Content starts
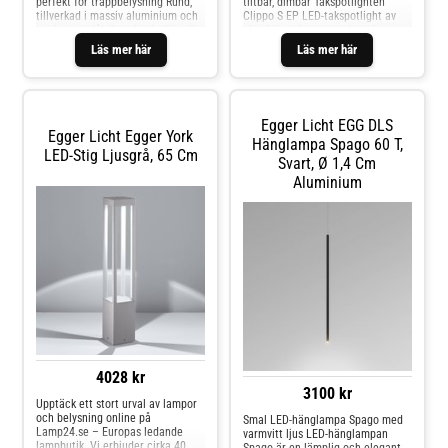
perfekt för trappbelysning Rund,
tiltbar, dimbar Takspotlighten
tillverkad i massiv aluminium och
Clippo S EP LED-takspotlight av
med ett nedåtriktat ljusinsläpp är
aluminium är utrustad med en
LED-vägglampan Vigo perfekt för
rund kåpa för infälld montering i
Läs mer här
Läs mer här
belysning av trappor eller golvytor,
tak. Det justerbara cylindriska
både inomhus och utomhus tack
huvudet gör att ljuset kan riktas
vare kapslingsklassen IP54.
mot önskat område. Ljusstyrkan
Trappor i hallen eller vid husets
kan regleras med externa
entré belyses säkert och
dimmers - exklusiv LED-drivare -
Egger Licht EGG DLS
energieffektivt tack vare de
säljs separat - kan vridas 350° -
Egger Licht Egger York
integrerade, varmvita LED-
kan svängas 90° - bra
Hänglampa Spago 60 T,
LED-Stig Ljusgrå, 65 Cm
lamporna. Armaturhuset är
färgåtergivning: CRI 90 - dimbar:
Svart, Ø 1,4 Cm
halvstängt på framsidan så att
sänkning av färgtemperaturen vid
Aluminium
ljuset avges bländfritt endast i
dimbar från 3 000 K till 1 800 K -
riktning mot golvet.
med verktygslöst utbytbart
avbländningsskydd
4028 kr
3100 kr
Upptäck ett stort urval av lampor
och belysning online på
Smal LED-hänglampa Spago med
Lamp24.se – Europas ledande
varmvitt ljus LED-hänglampan
lampbutik. Vi erbjuder cirka 40
Spago är en lämplig och elegant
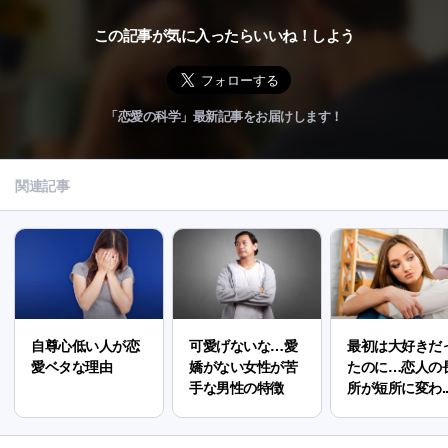
この記事が気に入ったらいいね！しよう
「恋愛の科学」最新記事をお届けします！
関連記事
自尊心低い人が恋
可愛げないな…愛
最初は大好きだ
愛ベタな理由
嬌がない女性が苦
たのに…恋人の
手な男性の特徴
所が短所に変わ..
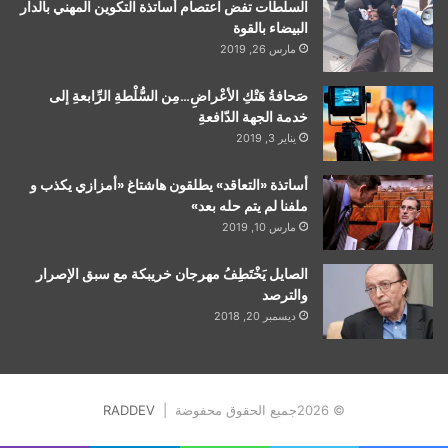
السلطات تفض اعتصام أساتذة التكوين المهني بالدار
البيضاء بالقوة
مارس 26, 2019
صَحافةُ هَتْكِ الأعْراضِ…مِن السُّلْطةِ الرِّابعةِ إلى
خدمة الجهة الدّافعةِ
يناير 3, 2019
أساتذة «التعاقد» يطلقون هاشتاغ «أمزازي يكذب و
ملفنا لم يتم حله بعد»
مارس 10, 2019
الصايل يَخْتَطِفُ مهرجان خريبكة مع سبق الإصرار
والترصد
ديسمبر 20, 2018
© 2026جميع الحقوق محفوضة |
RADDEV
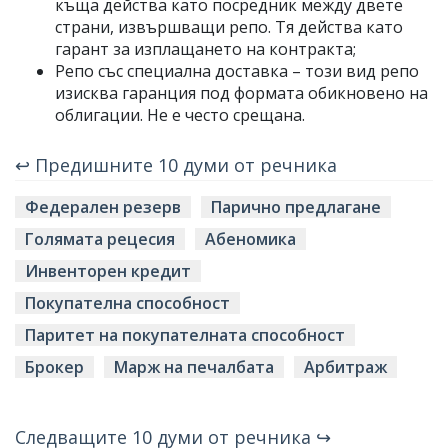
къща действа като посредник между двете
страни, извършващи репо. Тя действа като
гарант за изплащането на контракта;
Репо със специална доставка – този вид репо
изисква гаранция под формата обикновено на
облигации. Не е често срещана.
↩ Предишните 10 думи от речника
Федерален резерв
Парично предлагане
Голямата рецесия
Абеномика
Инвенторен кредит
Покупателна способност
Паритет на покупателната способност
Брокер
Марж на печалбата
Арбитраж
Следващите 10 думи от речника ↪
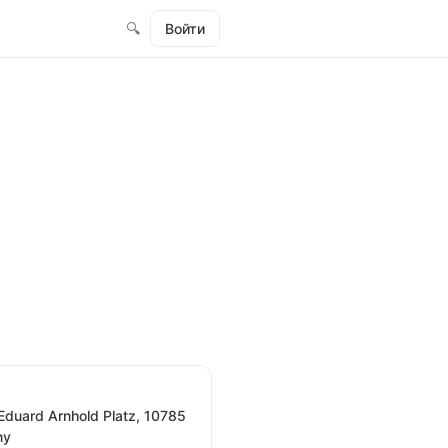
🔍
Войти
Eduard Arnhold Platz, 10785
ny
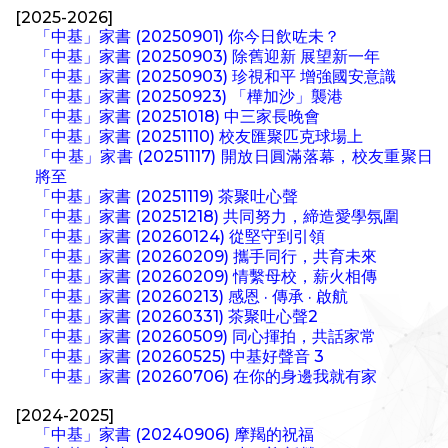
[2025-2026]
「中基」家書 (20250901) 你今日飲咗未？
「中基」家書 (20250903) 除舊迎新 展望新一年
「中基」家書 (20250903) 珍視和平 增強國安意識
「中基」家書 (20250923) 「樺加沙」襲港
「中基」家書 (20251018) 中三家長晚會
「中基」家書 (20251110) 校友匯聚匹克球場上
「中基」家書 (20251117) 開放日圓滿落幕，校友重聚日
將至
「中基」家書 (20251119) 茶聚吐心聲
「中基」家書 (20251218) 共同努力，締造愛學氛圍
「中基」家書 (20260124) 從堅守到引領
「中基」家書 (20260209) 攜手同行，共育未來
「中基」家書 (20260209) 情繫母校，薪火相傳
「中基」家書 (20260213) 感恩 · 傳承 · 啟航
「中基」家書 (20260331) 茶聚吐心聲2
「中基」家書 (20260509) 同心揮拍，共話家常
「中基」家書 (20260525) 中基好聲音 3
「中基」家書 (20260706) 在你的身邊我就有家
[2024-2025]
「中基」家書 (20240906) 摩羯的祝福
Content ends
--- To do ---
Give only the lines from the one holding "Egger Licht EGG DLS" through the one holding "Spago är en lämplig och elegant", each restated exactly as it appears above.

--- Response area ---
Egger Licht EGG DLS
energieffektivt tack vare de
säljs separat - kan vridas 350° -
Egger Licht Egger York
integrerade, varmvita LED-
kan svängas 90° - bra
Hänglampa Spago 60 T,
LED-Stig Ljusgrå, 65 Cm
lamporna. Armaturhuset är
färgåtergivning: CRI 90 - dimbar:
Svart, Ø 1,4 Cm
halvstängt på framsidan så att
sänkning av färgtemperaturen vid
Aluminium
ljuset avges bländfritt endast i
dimbar från 3 000 K till 1 800 K -
riktning mot golvet.
med verktygslöst utbytbart
avbländningsskydd
4028 kr
3100 kr
Upptäck ett stort urval av lampor
och belysning online på
Smal LED-hänglampa Spago med
Lamp24.se – Europas ledande
varmvitt ljus LED-hänglampan
lampbutik. Vi erbjuder cirka 40
Spago är en lämplig och elegant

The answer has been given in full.